CONTENT TIMESTAMPING

One excellent use case for Blockchains is digital stamping. Imagine it like a digital notary service, but contrary to a traditional notary service you don’t need a trustworthy third party. The blockchain itself provides all the characteristics of a trusted third party: it facilitates secure online transactions, it is a decentralized and distributed network, and registered transactions cannot be altered retroactively. This allows the participants to verify and audit transactions in an inexpensive manner.

Stamping a file on the blockchain proves that the document existed at that particular point of time.

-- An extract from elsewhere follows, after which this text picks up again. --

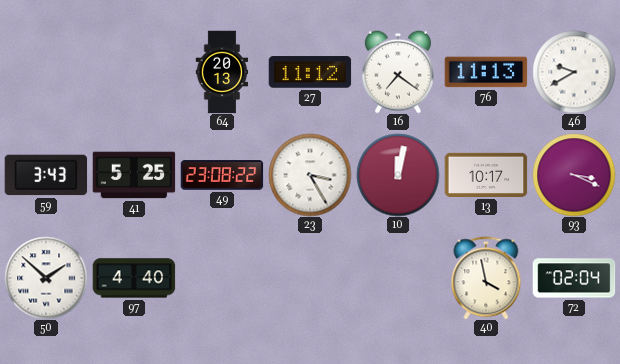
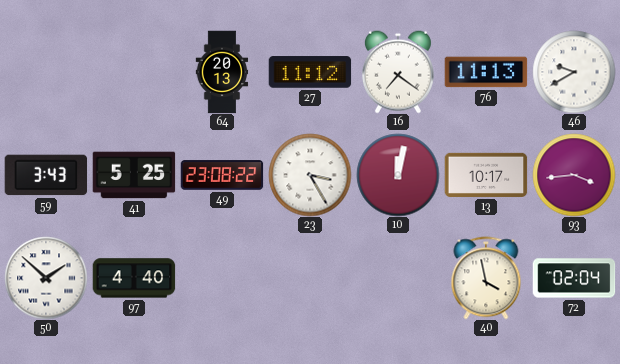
93: 3:19 -> 3:44
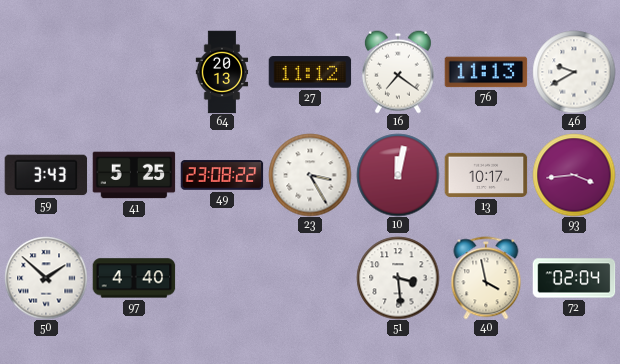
51: none -> 3:29
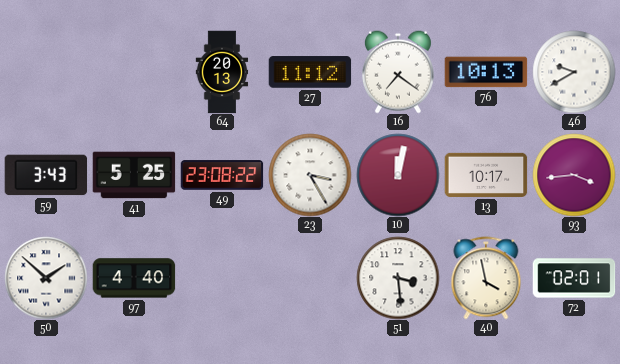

If the user has signed the document before stamping, then he may undeniably claim that the document was in his possession at the time of the stamping.

Another advantage is that you can prove the files origin, date, authenticity and integrity, without exposing its contents.

For example Bob composes a new tune on his computer. After he has saved the document a small app automatically creates a digitally signed timestamp on the Bitcoin Blockchain. His acquaintance Chuck visits a couple of days later and listens to the new tune. Unfortunately Chuck is also a musician, but not very talented and currently not creative at all. So he decides to steal the song from Bob. A couple of weeks later Chuck releases “his” new song.

If the blockchain stamped tune is indeed original authentic non-stolen & non-copied work signed by the user and if no other previous public statement on the stamped content may be found anywhere then Bob has a very strong argument to also claim authorship.

The timestamp on the Blockchain can be used to notarize any media file, e.g. plain text TXT, Portable Document Format (PDF), Microsoft Word (DOC, DOCX), Image (TIFF, JPEG etc), Spreadsheets (XLS, XLSX), Drawings (CAD) with any kind of content like: Contracts, Photos, Literature, Drawings, Books, Poetry etc. It can be used for digital attribution, proof of existence, prior knowledge, integrity, authenticity.

The stamping is fully decentralized (as is the blockchain itself), thus no third party or centralized internet service is required for the user to prove the certification of the document in the future. The user will be able to prove the document stamping by referring to the pertinent posting of the document’s imprint (hash) on the publicly available blockchain.